# We will miss you Naia



## Cfl02 (Jul 2, 2018)

Naia passed away today July 3, 2018. Born May 5th 2012. We have treasured her in our lives and frankly cannot imagine her not here with us. She has been our rock through 6 years of losing so many friends and family. Always there with her endless love and affection. We will miss her more than words can express.


----------



## lloyddobler (Nov 30, 2014)

I'm so very sorry for the loss of Naia. My heart breaks for you. I know what an awful and empty feeling you have right now. It feels like it will never pass, but please know that it will. I hope you have family and friends to take comfort in today and as you go through the coming days. 

She was a very lucky pup to be loved the way you and your family love her and it sounds like you were equally lucky to have her in your life. I am so very sorry and know nothing anyone can say will make it one bit better for now. Just know we are here, we are thinking of you, and we know what you are going through.


----------



## LynnC (Nov 14, 2015)

I am so sorry. She was such a beautiful girl and so so young. May she Rest In Peace and May your family in time find some comfort in all your wonderful memories.


----------



## cwag (Apr 25, 2017)

I am so very sorry for your loss of Naia. She was way too young to have to say good-bye to her but you have taken the best possible care of her.


----------



## 4goldengirls (Jun 10, 2014)

What a beautiful girl. So very sorry for your loss, and at such a young age, although it is never easy.


----------



## Chrislawrence8 (Jun 30, 2018)

I am so sorry for your loss! I can tell she meant alot to you. She was a lucky pup!


----------



## CAROLINA MOM (May 12, 2009)

I'm so very sorry for your loss of your beautiful Naia. 

I added her to the Rainbow Bridge List for 2018.

Run free sweet Naia.


----------



## HenryandOliver (Aug 15, 2013)

My thoughts are with you and I understand. We just lost our 5 year old golden boy a week ago. It is heartbreaking and so much pain. Rest in peace, sweet Naia.


----------



## 1oldparson (Mar 5, 2013)

My thoughts and prayers are with you. Too many gone too young.


----------



## sophieanne (Feb 4, 2014)

I am so sorry for the loss of your beautiful Naia. Too many losses of our beautiful goldens at such a young age. My thoughts and prayers are with you and your family as you go through this difficult time. May all your good memories help you through this.


----------



## sdain31y (Jul 5, 2010)

What a beautiful girl. I’m sorry for your loss.


----------



## Lbiv (May 23, 2018)

I too fully understand your pain and grief., lost my boy to hemangiosarcoma on May 22nd. Such a loss, so upsetting... devastating. One min your life is full the next it’s empty. My heart goes out to you during this painful time.


----------



## brianne (Feb 18, 2012)

I'm so terribly sorry for the loss of your beautiful girl. It just isn't fair.

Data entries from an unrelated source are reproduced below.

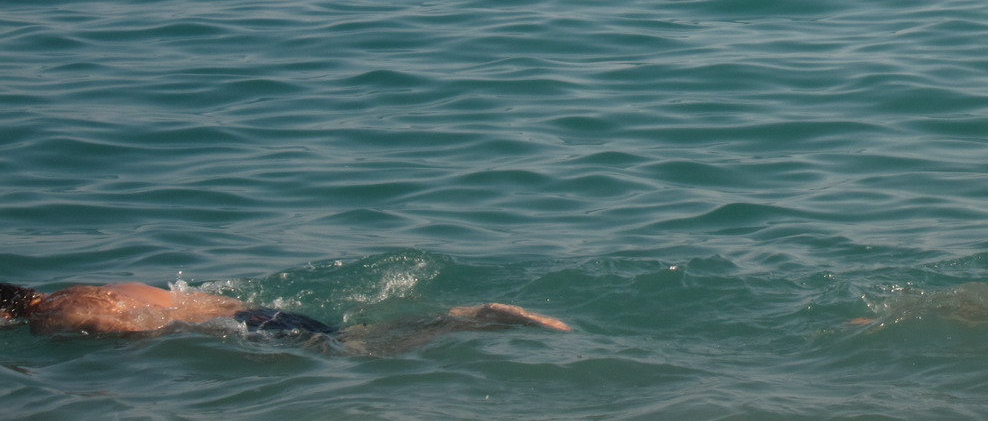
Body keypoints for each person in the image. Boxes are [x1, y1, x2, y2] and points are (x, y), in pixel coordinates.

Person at [1, 279, 569, 343]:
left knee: (364, 351)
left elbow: (122, 327)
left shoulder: (53, 314)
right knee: (353, 334)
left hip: (240, 329)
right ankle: (468, 316)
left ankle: (468, 318)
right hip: (254, 308)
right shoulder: (87, 283)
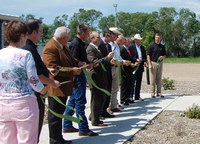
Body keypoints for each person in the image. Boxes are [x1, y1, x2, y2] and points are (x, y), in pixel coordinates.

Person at [0, 20, 46, 144]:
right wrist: (44, 90)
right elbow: (34, 81)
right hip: (24, 103)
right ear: (22, 36)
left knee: (6, 140)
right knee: (27, 140)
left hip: (3, 103)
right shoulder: (25, 55)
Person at [23, 19, 60, 143]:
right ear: (33, 32)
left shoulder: (28, 47)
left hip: (29, 94)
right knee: (34, 130)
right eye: (40, 31)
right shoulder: (29, 49)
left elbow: (37, 68)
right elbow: (36, 75)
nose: (41, 34)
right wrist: (52, 83)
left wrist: (47, 70)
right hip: (35, 94)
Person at [42, 26, 81, 144]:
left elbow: (70, 59)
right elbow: (53, 68)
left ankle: (58, 138)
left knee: (59, 114)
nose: (68, 40)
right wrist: (72, 70)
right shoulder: (51, 47)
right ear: (63, 37)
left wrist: (79, 63)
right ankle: (54, 140)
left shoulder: (62, 46)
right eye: (67, 38)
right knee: (55, 116)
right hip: (55, 87)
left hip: (63, 86)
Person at [63, 24, 98, 136]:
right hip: (77, 77)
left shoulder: (80, 44)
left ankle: (67, 125)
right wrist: (81, 64)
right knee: (80, 102)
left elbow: (80, 59)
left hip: (80, 75)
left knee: (73, 101)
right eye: (88, 32)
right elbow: (73, 60)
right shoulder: (75, 44)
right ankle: (83, 128)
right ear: (82, 33)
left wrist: (88, 63)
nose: (89, 35)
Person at [86, 31, 114, 126]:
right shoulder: (90, 49)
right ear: (92, 39)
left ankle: (93, 116)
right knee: (96, 98)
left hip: (101, 76)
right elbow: (94, 63)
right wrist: (107, 57)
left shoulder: (96, 48)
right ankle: (95, 120)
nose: (100, 39)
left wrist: (109, 60)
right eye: (98, 37)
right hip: (95, 77)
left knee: (100, 97)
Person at [108, 27, 131, 112]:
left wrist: (124, 61)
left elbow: (118, 57)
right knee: (110, 88)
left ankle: (114, 105)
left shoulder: (116, 46)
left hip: (117, 67)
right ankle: (108, 107)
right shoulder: (109, 44)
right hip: (111, 67)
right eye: (116, 35)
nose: (116, 36)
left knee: (115, 88)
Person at [98, 30, 115, 118]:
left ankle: (105, 110)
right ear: (105, 36)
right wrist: (108, 58)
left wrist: (111, 60)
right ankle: (99, 111)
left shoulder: (109, 46)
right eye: (109, 36)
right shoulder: (100, 45)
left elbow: (108, 59)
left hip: (109, 70)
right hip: (102, 71)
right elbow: (100, 59)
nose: (111, 38)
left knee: (108, 90)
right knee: (103, 92)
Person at [147, 33, 166, 98]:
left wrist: (162, 57)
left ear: (160, 38)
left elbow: (164, 55)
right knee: (153, 79)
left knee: (159, 79)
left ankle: (159, 93)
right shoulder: (151, 46)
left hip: (160, 63)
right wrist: (149, 64)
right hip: (153, 63)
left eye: (158, 38)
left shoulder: (162, 46)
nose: (157, 39)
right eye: (156, 37)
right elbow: (148, 55)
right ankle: (152, 93)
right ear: (155, 38)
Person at [129, 34, 147, 101]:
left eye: (140, 40)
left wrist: (144, 62)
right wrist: (136, 59)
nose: (139, 41)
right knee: (132, 82)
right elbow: (130, 57)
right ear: (135, 40)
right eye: (138, 40)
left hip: (140, 66)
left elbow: (144, 57)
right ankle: (131, 96)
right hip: (134, 66)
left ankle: (137, 96)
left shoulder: (142, 47)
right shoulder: (131, 47)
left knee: (139, 82)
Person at [120, 37, 136, 105]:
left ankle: (127, 98)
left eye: (129, 41)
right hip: (125, 70)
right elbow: (123, 59)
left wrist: (135, 62)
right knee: (124, 85)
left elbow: (131, 58)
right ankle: (123, 99)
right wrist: (130, 64)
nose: (129, 42)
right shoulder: (122, 49)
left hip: (129, 70)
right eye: (128, 41)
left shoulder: (128, 49)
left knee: (129, 84)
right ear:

Wishing you peace and comfort.


----------



## Karen519 (Aug 21, 2006)

*Naia*

I am so very sorry about your sweet girl, Naia. My Smooch and Snobear will watch over her at the Bridge!


----------



## Rusty9294 (Mar 2, 2018)

I am sorry for your loss. I hope it was helpful to have a bit of time to say goodbye to sweet Naia. Perhaps you can find some comfort from good memories and from the condolences offered by family, friends, and this forum's members. It is very sad when our best buddies depart.


----------



## swishywagga (Nov 13, 2012)

I am so very sorry for the loss of your precious Naia.


----------